Письма о репетициях «Трех сестер» и «Вишневого сада» нельзя назвать иначе, как письмами влюбленного в чеховский талант режиссера. Эта влюбленность сквозит во всем — в первых взволнованных откликах на только что прочитанную пьесу, в отчетах о найденных планировках, мизансценах, звуковых красках, мельчайших деталях оформления. С глубоким проникновением в драматургический стиль Чехова Станиславский описывает пейзажи и интерьеры будущих спектаклей, раскрывает «настроение» каждого акта и рассказывает о поисках той внутренней душевной характерности каждого образа, которую он называет «тоном». Мы видим, как разрозненные и пестрые жизненные впечатления Станиславского концентрируются и творчески перерабатываются им в постановке «Вишневого сада», над режиссерским экземпляром которого он работает ночи напролет.
Как и всегда в работе над чеховской пьесой, он с волнением ждет от автора советов, пожеланий или хотя бы подтверждения того, что подсказала ему его режиссерская фантазия; он больше всего боится повторения однажды найденных приемов «чеховского спектакля». Среди художественных деталей и частностей, рядом с отдельными режиссерскими находками, которыми Станиславский спешит поделиться с Чеховым, вдруг возникает мысль, факт или признание большой принципиальной важности: так, например, восприняв первоначально «Вишневый сад» как трагедию и категорически отказавшись видеть в этой пьесе что-либо иное, Станиславский в середине работы пишет Чехову: «Чудится, что и вся пьеса пойдет в каком-то ином тоне, чем предыдущие. Все будет бодрее, легче».

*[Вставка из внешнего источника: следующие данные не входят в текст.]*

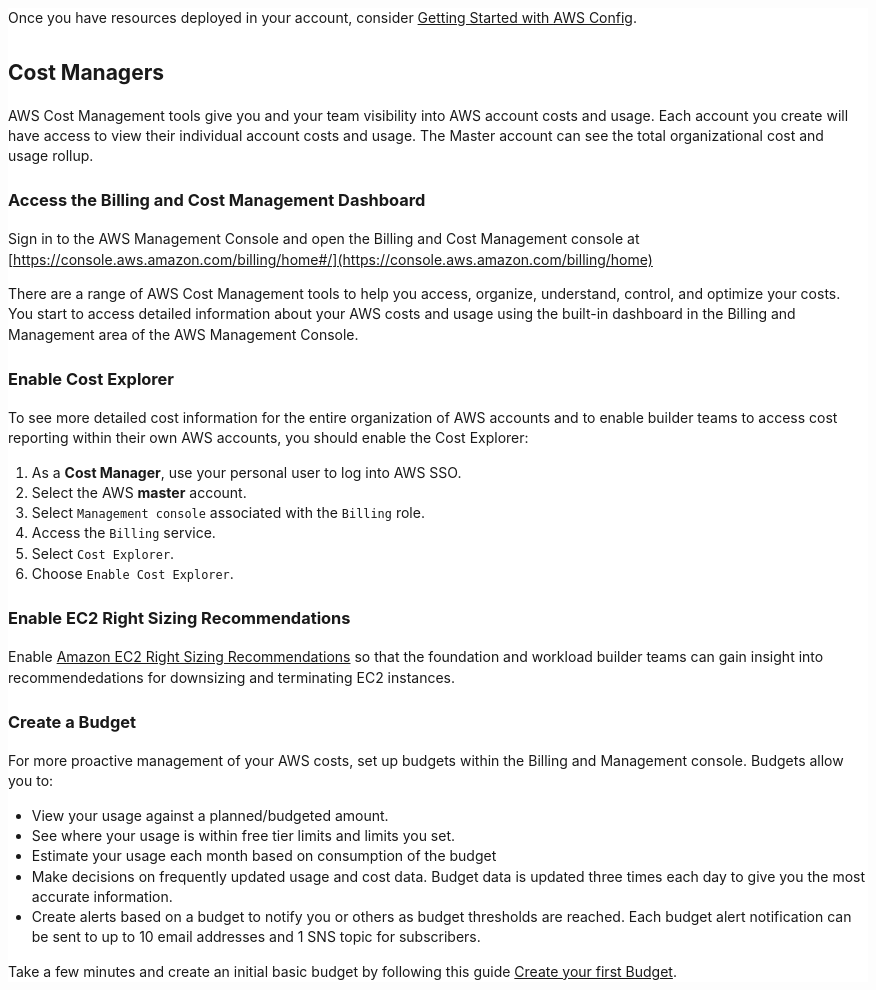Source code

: Once you have resources deployed in your account, consider [Getting Started with AWS Config](https://docs.aws.amazon.com/config/latest/developerguide/getting-started.html).

## Cost Managers

AWS Cost Management tools give you and your team visibility into AWS account costs and usage. Each account you create will have access to view their individual account costs and usage. The Master account can see the total organizational cost and usage rollup.

### Access the Billing and Cost Management Dashboard

Sign in to the AWS Management Console and open the Billing and Cost Management console at [https://console.aws.amazon.com/billing/home#/](https://console.aws.amazon.com/billing/home)

There are a range of AWS Cost Management tools to help you access, organize, understand, control, and optimize your costs. You start to access detailed information about your AWS costs and usage using the built-in dashboard in the Billing and Management area of the AWS Management Console.

### Enable Cost Explorer

To see more detailed cost information for the entire organization of AWS accounts and to enable builder teams to access cost reporting within their own AWS accounts, you should enable the Cost Explorer:

1. As a **Cost Manager**, use your personal user to log into AWS SSO.
2. Select the AWS **master** account.
3. Select `Management console` associated with the `Billing` role.
4. Access the `Billing` service.
5. Select `Cost Explorer`.
6. Choose `Enable Cost Explorer`.

### Enable EC2 Right Sizing Recommendations

Enable [Amazon EC2 Right Sizing Recommendations](https://docs.aws.amazon.com/awsaccountbilling/latest/aboutv2/ce-rightsizing.html) so that the foundation and workload builder teams can gain insight into recommendedations for downsizing and terminating EC2 instances.

### Create a Budget

For more proactive management of your AWS costs, set up budgets within the Billing and Management console. Budgets allow you to:

* View your usage against a planned/budgeted amount.
* See where your usage is within free tier limits and limits you set.
* Estimate your usage each month based on consumption of the budget
* Make decisions on frequently updated usage and cost data. Budget data is updated three times each day to give you the most accurate information.
* Create alerts based on a budget to notify you or others as budget thresholds are reached. Each budget alert notification can be sent to up to 10 email addresses and 1 SNS topic for subscribers.

Take a few minutes and create an initial basic budget by following this guide [Create your first Budget](https://docs.aws.amazon.com/awsaccountbilling/latest/aboutv2/budgets-create.html).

Станиславский редко и мало говорит в письмах о своих ролях. Тем более драгоценны те строки его писем к Чехову, где он пишет, хоть и очень кратко, о своем отношении к образам Вершинина и Гаева, о том, почему он боится играть роль Лопахина, которую предназначал ему автор, о своих творческих муках в связи с исполнением Брута в «Юлии Цезаре» и Берника в «Столпах общества» Ибсена.
В годы личного общения Станиславского с Чеховым имя любимого писателя почти не сходит со страниц его писем к близким ему людям. О Чехове он пишет всегда с особенной нежностью, с особенной сердечной заботой и чутким пониманием его души. Как будто научившись у самого Чехова сдержанности в выражении самых сокровенных и сильных чувств, он говорит о нем так, как можно говорить только о человеке, с которым внутренне сроднишься навсегда.

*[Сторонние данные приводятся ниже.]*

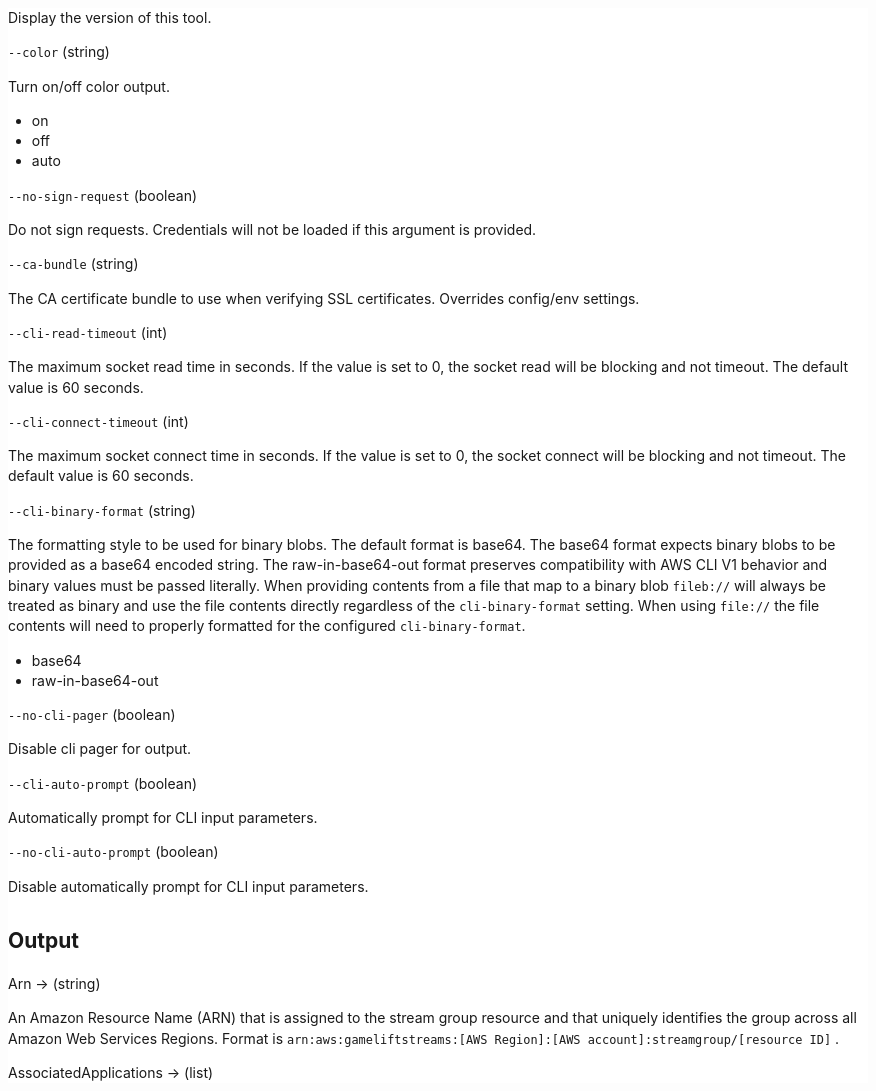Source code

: Display the version of this tool.

`--color` (string)

Turn on/off color output.

- on
- off
- auto

`--no-sign-request` (boolean)

Do not sign requests. Credentials will not be loaded if this argument is provided.

`--ca-bundle` (string)

The CA certificate bundle to use when verifying SSL certificates. Overrides config/env settings.

`--cli-read-timeout` (int)

The maximum socket read time in seconds. If the value is set to 0, the socket read will be blocking and not timeout. The default value is 60 seconds.

`--cli-connect-timeout` (int)

The maximum socket connect time in seconds. If the value is set to 0, the socket connect will be blocking and not timeout. The default value is 60 seconds.

`--cli-binary-format` (string)

The formatting style to be used for binary blobs. The default format is base64. The base64 format expects binary blobs to be provided as a base64 encoded string. The raw-in-base64-out format preserves compatibility with AWS CLI V1 behavior and binary values must be passed literally. When providing contents from a file that map to a binary blob `fileb://` will always be treated as binary and use the file contents directly regardless of the `cli-binary-format` setting. When using `file://` the file contents will need to properly formatted for the configured `cli-binary-format`.

- base64
- raw-in-base64-out

`--no-cli-pager` (boolean)

Disable cli pager for output.

`--cli-auto-prompt` (boolean)

Automatically prompt for CLI input parameters.

`--no-cli-auto-prompt` (boolean)

Disable automatically prompt for CLI input parameters.

## Output

Arn -> (string)

An Amazon Resource Name (ARN) that is assigned to the stream group resource and that uniquely identifies the group across all Amazon Web Services Regions. Format is `arn:aws:gameliftstreams:[AWS Region]:[AWS account]:streamgroup/[resource ID]` .

AssociatedApplications -> (list)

Узнав за границей о кончине Чехова, он пишет жене: «Беспрестанно преследует одна мысль — это Чехов. Я не думал, что я так привязался к нему и что это будет для меня такая брешь в жизни». И в другом письме: «Плакал, читая в газете описание похорон». О. Л. Книппер-Чехова в эти же дни получила от него письмо, где говорилось: «К счастью, я захватил с собою два тома рассказов милого Антона Павловича, и в настоящую минуту его книги — мои лучшие друзья. Перечитываю их по второму разу и между строками угадываю то, что может быть понятно только тем, кто близко видел этого человека, самого лучшего из всех людей».